Keine Antwort. Er packt mich am Arm und zieht mich auf die Matratze. Er wirft mich hin wie einen Lappen. Mir ist übel, mein Herz klopft so stark, dass es mir fast die Brust durchbohrt. Und meine Hand brennt dort, wo er mich berührt hat. Ein Schauer durchfährt meinen Körper... es ist keine Angst. Es weckt etwas Dunkles und Unkontrollierbares in mir. Ich möchte wie verrückt in diese Dunkelheit eintauchen. Um die verbotenen Freuden zu berühren, die ich nie zuvor gekannt hatte.

Er beugt sich vor und fasst meinen Knöchel. Das ist ein Kinderspiel. Heiße Finger werden durch die Kälte des Metalls ersetzt. Der Henker hat mich angekettet. Schock. Stupor. Ich kriege keine Worte aus dem Mund. Ich atme ein, aber der Sauerstoff gelangt nicht in meine Lunge.

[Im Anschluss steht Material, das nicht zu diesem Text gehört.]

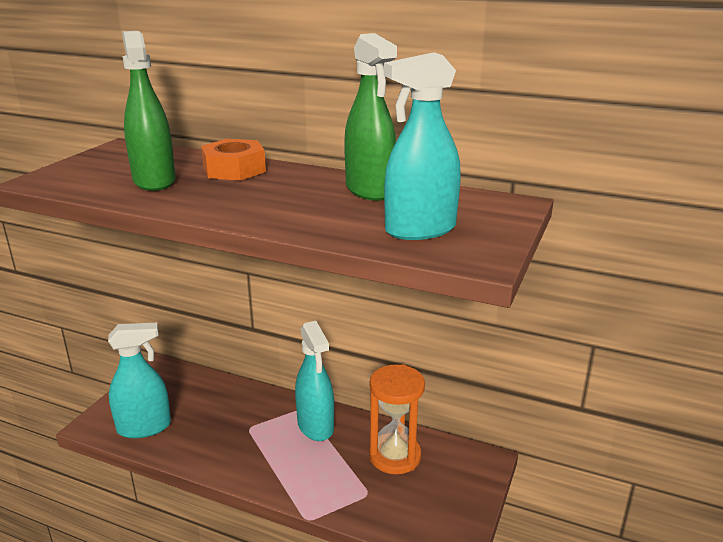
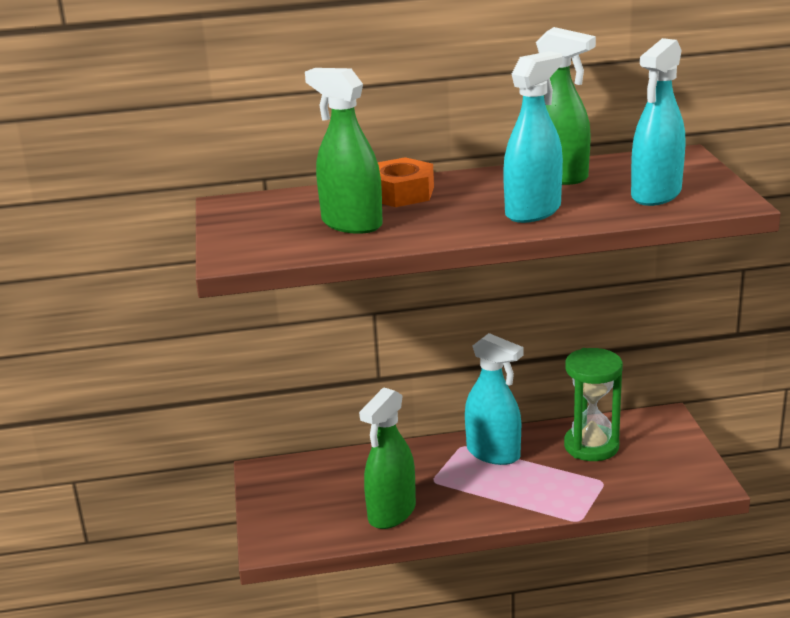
camera: 30 degrees left, 0 degrees up
(144, 427) = (328, 524): turquoise spray bottle -> turquoise spray bottle (533, 211)
(191, 440) = (391, 513): none -> green spray bottle
(395, 456) = (591, 446): orange hourglass -> green hourglass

Der Mörder steht auf und geht zur Tür. Auf dem Weg nach draußen blickt er zurück, mit einem teuflischen Schimmer in den Augen und einem zufriedenen Grinsen auf den Lippen.

- Willkommen in deiner neuen Wohnung, Elisabeth", sagt er mit einem spöttischen Lachen.

- Wo hast du...", meine Worte trafen auf die geschlossene Tür. Es gibt ein Klicken des Schlosses. Die Falle ist zugeschnappt.

Ja, am Ende habe ich einen goldenen Käfig gegen einen rostigen ausgetauscht. Veränderter Gefängniswärter. Der neue Henker weiß definitiv, wer ich bin. Nur was will er? Was wartet auf mich? Mir ist kalt. Verängstigt. Die rosafarbenen Wände fangen schon an, mich verrückt zu machen.